Activity:
At the line containing "right wrist: (182, 182)", begin an exact copy, and continue through the last line of the entries below. Leave out any pictures.

Recorded data:
****************************************

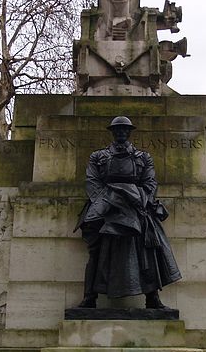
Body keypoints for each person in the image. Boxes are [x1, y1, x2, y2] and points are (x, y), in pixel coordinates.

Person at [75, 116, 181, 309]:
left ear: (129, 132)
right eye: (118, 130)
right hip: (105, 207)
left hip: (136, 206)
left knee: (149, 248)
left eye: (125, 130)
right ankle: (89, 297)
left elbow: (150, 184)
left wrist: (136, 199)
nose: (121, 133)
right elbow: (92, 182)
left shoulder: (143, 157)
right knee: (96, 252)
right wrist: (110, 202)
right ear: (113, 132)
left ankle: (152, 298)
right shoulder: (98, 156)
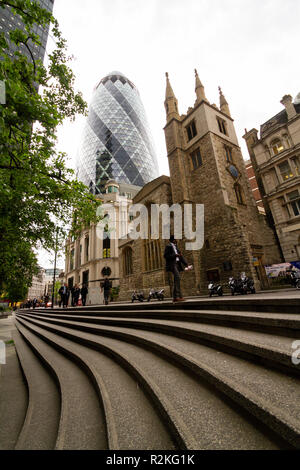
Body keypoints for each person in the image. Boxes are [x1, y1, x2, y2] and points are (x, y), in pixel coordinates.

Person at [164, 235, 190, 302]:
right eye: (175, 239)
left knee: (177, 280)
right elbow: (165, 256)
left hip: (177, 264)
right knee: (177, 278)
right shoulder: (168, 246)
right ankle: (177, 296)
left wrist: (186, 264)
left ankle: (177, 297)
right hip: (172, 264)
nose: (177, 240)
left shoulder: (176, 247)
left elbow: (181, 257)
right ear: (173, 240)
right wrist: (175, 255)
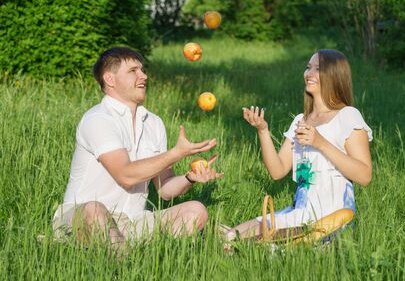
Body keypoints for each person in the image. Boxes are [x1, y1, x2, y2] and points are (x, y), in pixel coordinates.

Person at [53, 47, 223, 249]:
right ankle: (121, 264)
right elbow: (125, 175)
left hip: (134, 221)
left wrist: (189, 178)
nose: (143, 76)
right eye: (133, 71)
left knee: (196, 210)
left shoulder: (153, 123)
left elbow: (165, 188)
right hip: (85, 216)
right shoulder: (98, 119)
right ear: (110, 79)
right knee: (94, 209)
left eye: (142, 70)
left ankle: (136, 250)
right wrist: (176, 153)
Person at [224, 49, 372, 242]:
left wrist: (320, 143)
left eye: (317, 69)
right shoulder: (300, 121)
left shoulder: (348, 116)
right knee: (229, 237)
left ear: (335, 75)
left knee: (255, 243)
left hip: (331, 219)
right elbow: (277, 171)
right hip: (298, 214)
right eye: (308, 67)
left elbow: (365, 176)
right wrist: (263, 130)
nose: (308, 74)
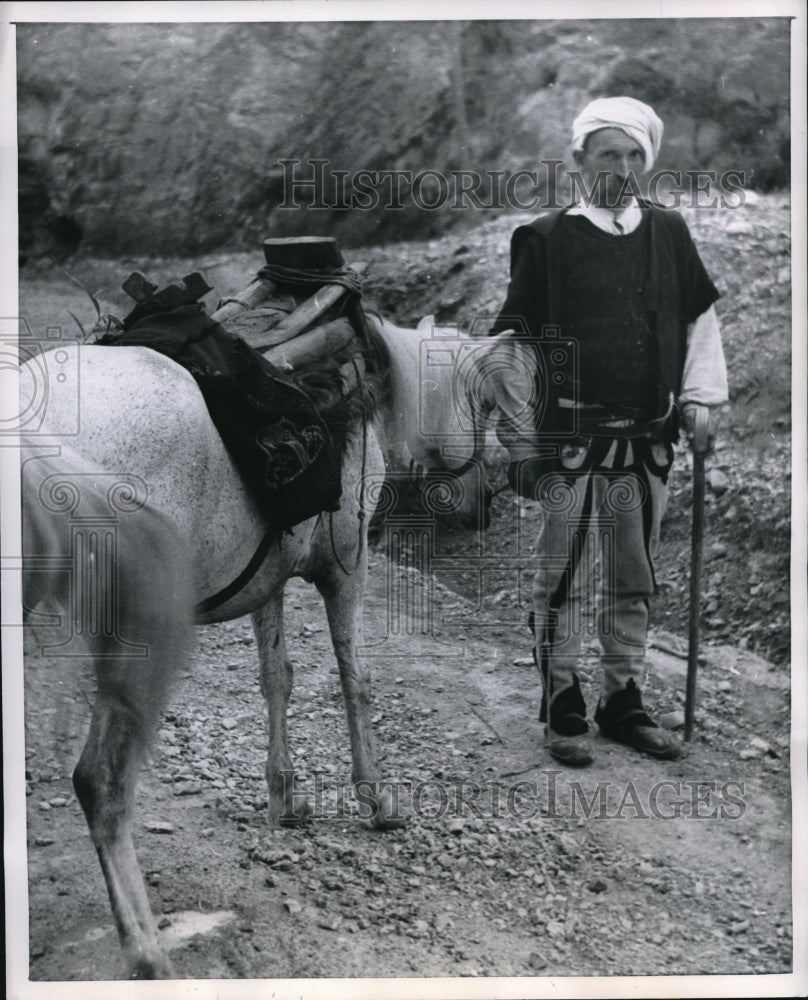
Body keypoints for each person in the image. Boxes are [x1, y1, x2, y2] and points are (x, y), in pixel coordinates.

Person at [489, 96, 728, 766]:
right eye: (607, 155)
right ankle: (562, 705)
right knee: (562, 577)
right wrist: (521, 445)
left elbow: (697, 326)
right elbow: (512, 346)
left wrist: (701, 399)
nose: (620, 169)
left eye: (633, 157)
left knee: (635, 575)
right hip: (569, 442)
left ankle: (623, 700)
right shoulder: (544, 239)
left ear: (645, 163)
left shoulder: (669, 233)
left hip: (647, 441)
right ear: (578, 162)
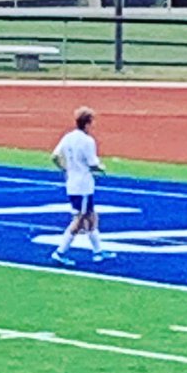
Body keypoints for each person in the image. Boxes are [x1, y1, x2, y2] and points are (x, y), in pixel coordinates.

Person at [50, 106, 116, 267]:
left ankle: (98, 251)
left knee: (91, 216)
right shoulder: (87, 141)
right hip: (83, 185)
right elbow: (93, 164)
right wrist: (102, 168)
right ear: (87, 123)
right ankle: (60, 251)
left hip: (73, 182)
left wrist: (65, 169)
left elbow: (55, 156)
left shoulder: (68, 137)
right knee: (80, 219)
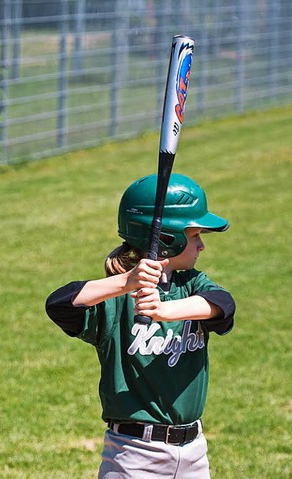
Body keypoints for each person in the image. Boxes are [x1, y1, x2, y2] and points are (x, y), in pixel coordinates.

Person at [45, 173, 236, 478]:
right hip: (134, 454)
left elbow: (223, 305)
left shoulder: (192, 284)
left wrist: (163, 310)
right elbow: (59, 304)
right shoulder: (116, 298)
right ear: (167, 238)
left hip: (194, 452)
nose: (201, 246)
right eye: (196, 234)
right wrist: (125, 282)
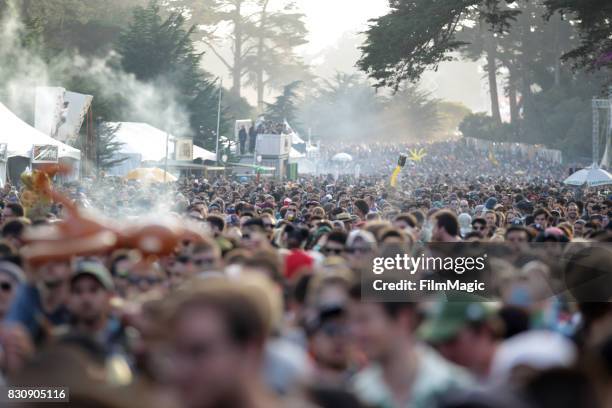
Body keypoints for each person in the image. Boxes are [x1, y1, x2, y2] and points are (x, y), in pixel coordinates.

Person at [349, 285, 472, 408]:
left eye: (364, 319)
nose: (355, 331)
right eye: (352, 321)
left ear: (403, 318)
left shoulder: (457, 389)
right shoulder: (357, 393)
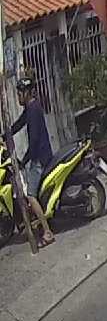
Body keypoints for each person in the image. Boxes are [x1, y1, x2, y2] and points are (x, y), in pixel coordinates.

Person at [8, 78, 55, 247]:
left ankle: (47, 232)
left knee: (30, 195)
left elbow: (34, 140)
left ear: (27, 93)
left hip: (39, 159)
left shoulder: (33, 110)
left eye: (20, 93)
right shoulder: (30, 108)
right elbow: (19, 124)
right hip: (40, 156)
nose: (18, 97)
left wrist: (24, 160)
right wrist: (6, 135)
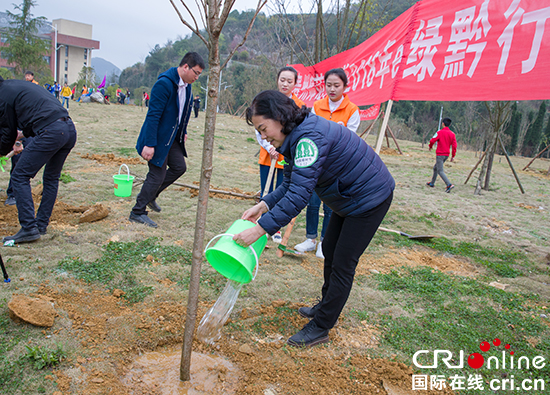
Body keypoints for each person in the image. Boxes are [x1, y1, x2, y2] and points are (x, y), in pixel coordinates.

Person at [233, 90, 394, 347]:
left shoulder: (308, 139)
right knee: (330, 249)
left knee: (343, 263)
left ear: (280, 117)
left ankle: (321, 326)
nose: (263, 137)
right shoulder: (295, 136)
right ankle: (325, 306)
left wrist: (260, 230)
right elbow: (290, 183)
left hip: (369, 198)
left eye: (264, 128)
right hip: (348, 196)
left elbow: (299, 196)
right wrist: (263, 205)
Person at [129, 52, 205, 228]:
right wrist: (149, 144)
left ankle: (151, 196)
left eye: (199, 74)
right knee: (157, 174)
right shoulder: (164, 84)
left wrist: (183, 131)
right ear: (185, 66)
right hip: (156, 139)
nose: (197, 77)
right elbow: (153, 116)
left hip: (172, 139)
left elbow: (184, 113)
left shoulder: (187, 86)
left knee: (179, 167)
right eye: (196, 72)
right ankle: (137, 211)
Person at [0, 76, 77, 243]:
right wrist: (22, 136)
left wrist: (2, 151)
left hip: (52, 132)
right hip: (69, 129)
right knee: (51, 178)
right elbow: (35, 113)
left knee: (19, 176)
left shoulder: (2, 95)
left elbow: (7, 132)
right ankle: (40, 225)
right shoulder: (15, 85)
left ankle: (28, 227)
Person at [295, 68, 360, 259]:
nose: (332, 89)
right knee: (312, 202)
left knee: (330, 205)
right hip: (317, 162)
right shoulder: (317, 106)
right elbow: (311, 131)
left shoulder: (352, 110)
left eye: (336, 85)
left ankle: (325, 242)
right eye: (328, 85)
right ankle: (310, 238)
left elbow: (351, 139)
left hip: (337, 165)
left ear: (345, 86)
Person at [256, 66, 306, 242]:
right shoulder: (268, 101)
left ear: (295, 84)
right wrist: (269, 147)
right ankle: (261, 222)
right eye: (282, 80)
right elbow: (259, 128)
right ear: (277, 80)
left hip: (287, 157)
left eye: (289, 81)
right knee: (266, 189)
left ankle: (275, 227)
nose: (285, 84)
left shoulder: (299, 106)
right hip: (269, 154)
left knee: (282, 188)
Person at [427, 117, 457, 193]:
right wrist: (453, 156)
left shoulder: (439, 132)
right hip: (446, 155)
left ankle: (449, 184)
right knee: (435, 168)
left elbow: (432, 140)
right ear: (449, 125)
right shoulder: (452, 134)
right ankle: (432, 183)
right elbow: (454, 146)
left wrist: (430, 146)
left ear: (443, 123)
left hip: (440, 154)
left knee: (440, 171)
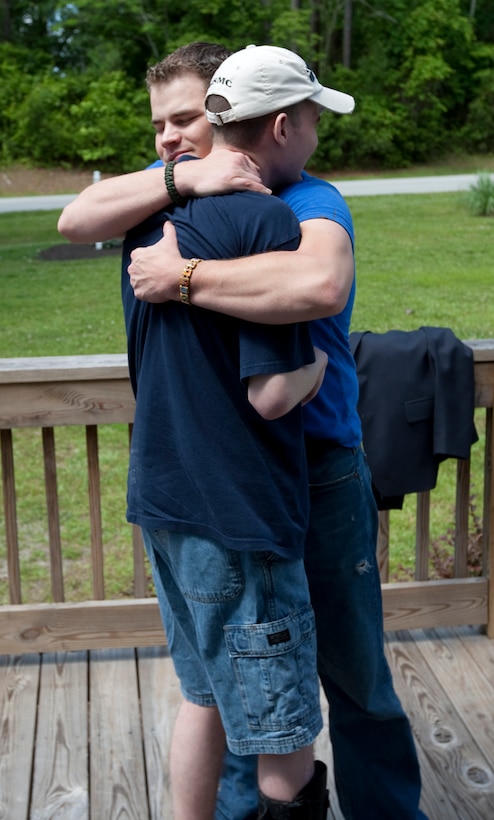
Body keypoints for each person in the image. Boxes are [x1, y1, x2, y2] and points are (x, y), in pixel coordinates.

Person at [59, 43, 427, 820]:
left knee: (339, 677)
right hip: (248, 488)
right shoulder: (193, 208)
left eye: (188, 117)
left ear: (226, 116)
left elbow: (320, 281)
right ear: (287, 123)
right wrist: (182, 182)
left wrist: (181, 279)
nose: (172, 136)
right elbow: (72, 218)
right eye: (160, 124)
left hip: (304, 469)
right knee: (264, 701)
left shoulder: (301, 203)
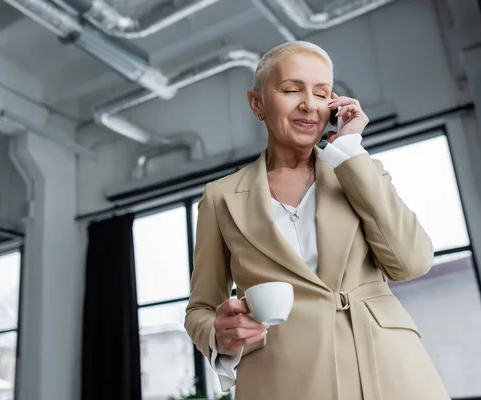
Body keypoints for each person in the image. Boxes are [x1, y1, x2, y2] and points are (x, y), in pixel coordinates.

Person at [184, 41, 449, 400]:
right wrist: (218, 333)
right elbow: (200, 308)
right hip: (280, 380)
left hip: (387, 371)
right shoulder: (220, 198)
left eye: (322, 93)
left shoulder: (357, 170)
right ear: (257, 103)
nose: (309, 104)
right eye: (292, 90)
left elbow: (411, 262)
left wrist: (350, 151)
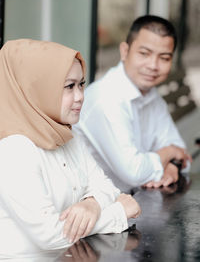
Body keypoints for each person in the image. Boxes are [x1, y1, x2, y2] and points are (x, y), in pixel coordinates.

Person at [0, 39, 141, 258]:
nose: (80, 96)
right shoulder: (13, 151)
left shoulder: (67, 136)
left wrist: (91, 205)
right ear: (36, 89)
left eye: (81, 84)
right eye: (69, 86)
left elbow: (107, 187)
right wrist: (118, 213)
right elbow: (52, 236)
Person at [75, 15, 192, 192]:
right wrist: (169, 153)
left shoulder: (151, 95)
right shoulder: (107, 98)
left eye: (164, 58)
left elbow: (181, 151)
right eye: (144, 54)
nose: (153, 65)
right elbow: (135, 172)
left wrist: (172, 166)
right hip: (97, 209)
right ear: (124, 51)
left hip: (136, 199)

****************************************

Reply:
right wrist: (182, 182)
left wrist: (181, 279)
nose: (172, 136)
right elbow: (72, 218)
right eye: (160, 124)
left hip: (304, 469)
right knee: (264, 701)
left shoulder: (301, 203)
Body keypoints for each person in the image. Boxes are [x1, y1, x2, y2] and points are (x, y), in pixel coordinates.

Person at [184, 41, 449, 400]:
right wrist: (218, 333)
right elbow: (200, 308)
right hip: (280, 380)
left hip: (387, 371)
right shoulder: (220, 198)
left eye: (322, 93)
left shoulder: (357, 170)
right ear: (257, 103)
nose: (309, 104)
right eye: (292, 90)
left elbow: (411, 262)
left wrist: (350, 151)
Body keypoints for each person in the image. Boxes are [x1, y1, x2, y2] and points are (x, y), in pixel coordinates.

Person at [0, 39, 141, 258]:
nose: (80, 96)
right shoulder: (13, 151)
left shoulder: (67, 136)
left wrist: (91, 205)
right ear: (36, 89)
left eye: (81, 84)
right eye: (69, 86)
left elbow: (107, 187)
right wrist: (118, 213)
right elbow: (52, 236)
Person at [75, 15, 192, 192]:
right wrist: (169, 153)
left shoulder: (151, 95)
right shoulder: (107, 98)
left eye: (164, 58)
left elbow: (181, 151)
right eye: (144, 54)
nose: (153, 65)
right elbow: (135, 172)
left wrist: (172, 166)
right hip: (97, 209)
right ear: (124, 51)
left hip: (136, 199)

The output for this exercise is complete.